The Politics of Implementation


The Politics of Implementation

Patterns of methane emissions and implementation ultimately depend on what happens in oil and gas fields, coal mines, beef and dairy farms, landfill sites and more.

Hence understanding how methane policies and regulations, as well as technical methane abatement measures, are being applied and implemented at local levels is absolutely critical.

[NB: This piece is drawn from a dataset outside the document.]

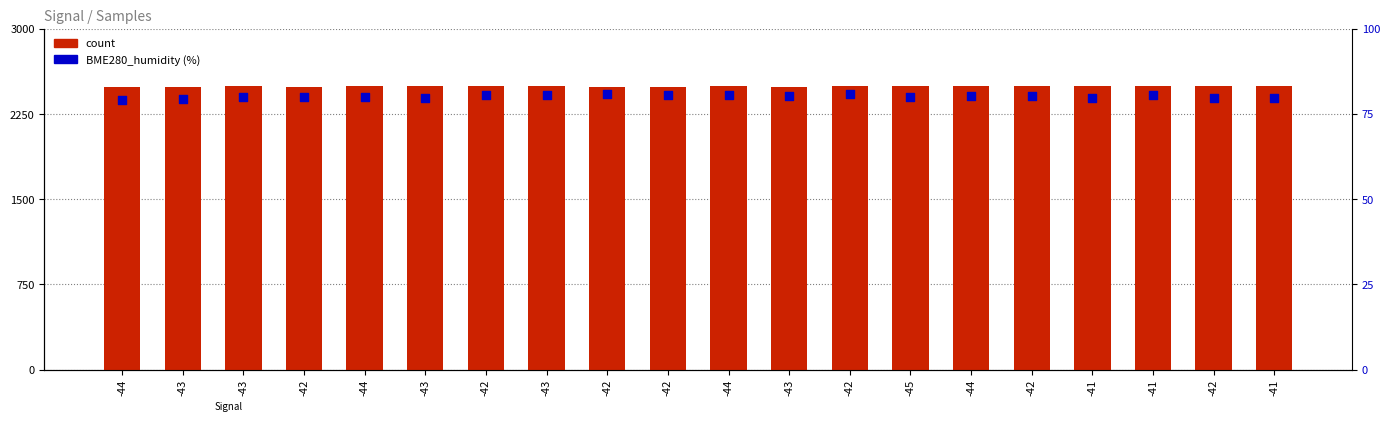

What are all the series names shown in the legend?

count, BME280_humidity (%)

To explore this, our ‘high level’ research on methane policies is complemented by research with implementing companies, business networks and their intermediaries, as well local ‘on-site’ research on methane abatement in practice. This research focuses on what businesses, managers, technicians and workers actually do, attending to the complex ways in which work routines, investment priorities, technical processes and more affect patterns of methane emissions and implementation. We ask:

  • Where, when, to what extent and why are businesses, farms and other implementing actors actually taking methane abatement measures, and reducing their methane emissions as a result? Or if not, then why not?
  • How do wider national and international political factors – patterns of non-compliance, corruption, deregulation, green branding, anti-net zero sentiment, and so on – affect patterns of methane abatement activity?
  • To what extent is the implementation of abatement measures responsive to policies and regulations, or is it more shaped by other (economic, technical, political, etc.) factors?
  • How context-specific are the patterns of, and challenges associated with, methane abatement? How do they vary across sites, sectors and scales?
  • How do the practical challenges of implementing methane abatement measures differ from those associated with CO2?
  • To what extent does the politics of implementation explain why progress towards limiting methane emissions has been so slow? and
  • How, in light of all this, might methane action be strengthened and improved?